"Consistency's on the rise, and that's real good for us," Sturdy said Thursday afternoon after the Cougars completed their second practice of the day.
Senior wide receiver Jeffrey Solomon, who followed Sturdy and Wulff from Eastern Washington, enjoyed a banner day. Solomon caught two short touchdown passes from Jeff Tuel in the morning, then grabbed a 5-yard TD ball thrown by Tuel in the afternoon.
"Jeffrey's had a great camp," Sturdy said.
Sturdy added that he's "really happy" with true freshmen like receivers Marquess Wilson and Kristoff Williams, running back Rickey Galvin and offensive tackle John Fullington.
Wideouts Jared Karstetter and Daniel Blackledge made outstanding catches on Tuel passes. Tight end Aaron Gehring picked up good yardage with a nice catch of a Marshall Lobbestael delivery. A glaring defensive breakdown permitted running back Carl Winston to race untouched down the left sideline for a 45-yard score on a swing pass from Lobbestael.
Safety Deone Bucannon, a true freshman, intercepted Lobbestael for the second time in the day.
Passing was emphasized in the afternoon, when players practiced in just helmets and shoulder pads on another scorching afternoon in the Palouse. Special teams also drew some focus.
An interested observer at practice was the newest Cougar, Joe Kaleta. A 6-foot-8, 314-pound offensive tackle, Kaleta is a walk-on freshman from Utica, N.Y., who is expected to begin practicing soon.
Defensive tackle Kalafitoni Pole, a promising freshman, sat out the afternoon practice after picking up a lower left leg contusion in the morning. Aire Justin, a potential starter at cornerback, was sidelined with a hamstring injury.
A good chunk of players continue to spend more time riding exercise bikes on the sidelines than practicing. Sturdy said coaches are not overly concerned with the season opener two weeks away.
"Normal two-a-day stuff," Sturdy said. "Bumps and bruises and groins, a few hamstrings here and there."
Alex Hoffman-Ellis led the Cougars with 85 tackles last season while playing football for just the third year in his life. Still, the speedy California knows he has plenty of room for improvement.
"I guess my speed made up for a lack of football IQ," Hoffman-Ellis said with a smile. "I mean, I can't say I was really satisfied, because a lot of those tackles were behind the line of scrimmage. The tackles behind the line of scrimmage need to go up."
Look for that to happen this season, since Hoffman-Ellis -- who started most of last season at middle linebacker before seeing some action outside late in the year -- now starts on the weak side.
"I definitely like the move," the redshirt junior said. "I love blitzing. I think playing out in space plays to my abilities a little better."

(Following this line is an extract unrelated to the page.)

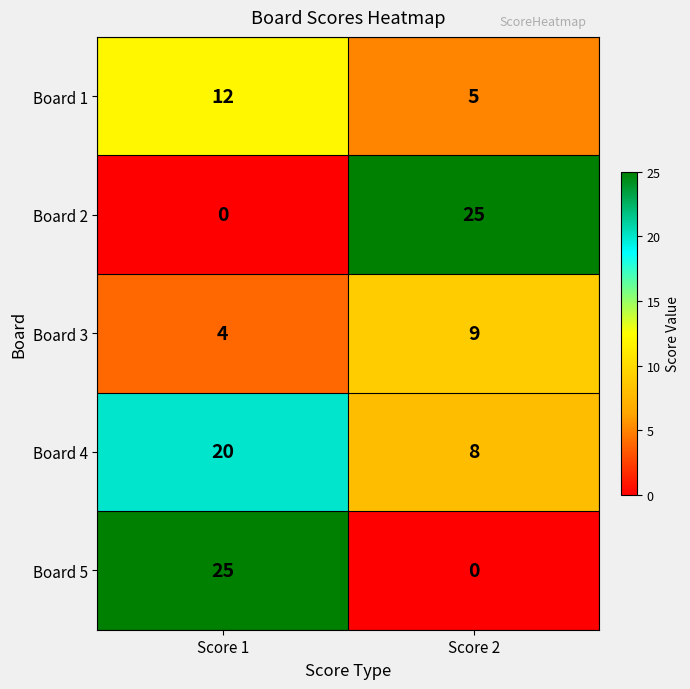

Where is Board 3 nearest to the value 6?

Score 1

Hoffman-Ellis, who says he struggled with grades and discipline in high school, said he "knew absolutely nothing" about playing football when he first went out for the sport as a senior. He played one year of junior college ball before redshirting at WSU in 2008.

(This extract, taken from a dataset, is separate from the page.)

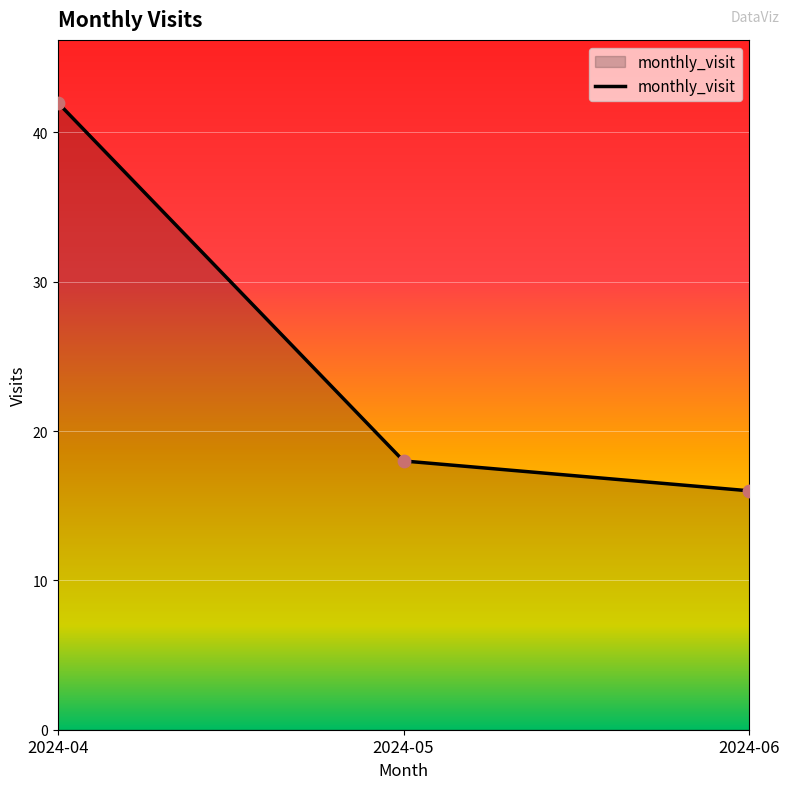

What is the ratio of the value at 2024-04 to the value at 2024-06?

2.6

"I think I made one actual tackle -- one REAL tackle -- all football season in high school," Hoffman-Ellis said. "The rest were just arm tackles. I didn't get the concept of running into someone at full speed. I'd run up to someone, I'd just grab 'em and throw 'em down."
Coaches this year have eased Hoffman-Ellis into fall drills after he developed two bulging discs in his back when lifting weights in the summer.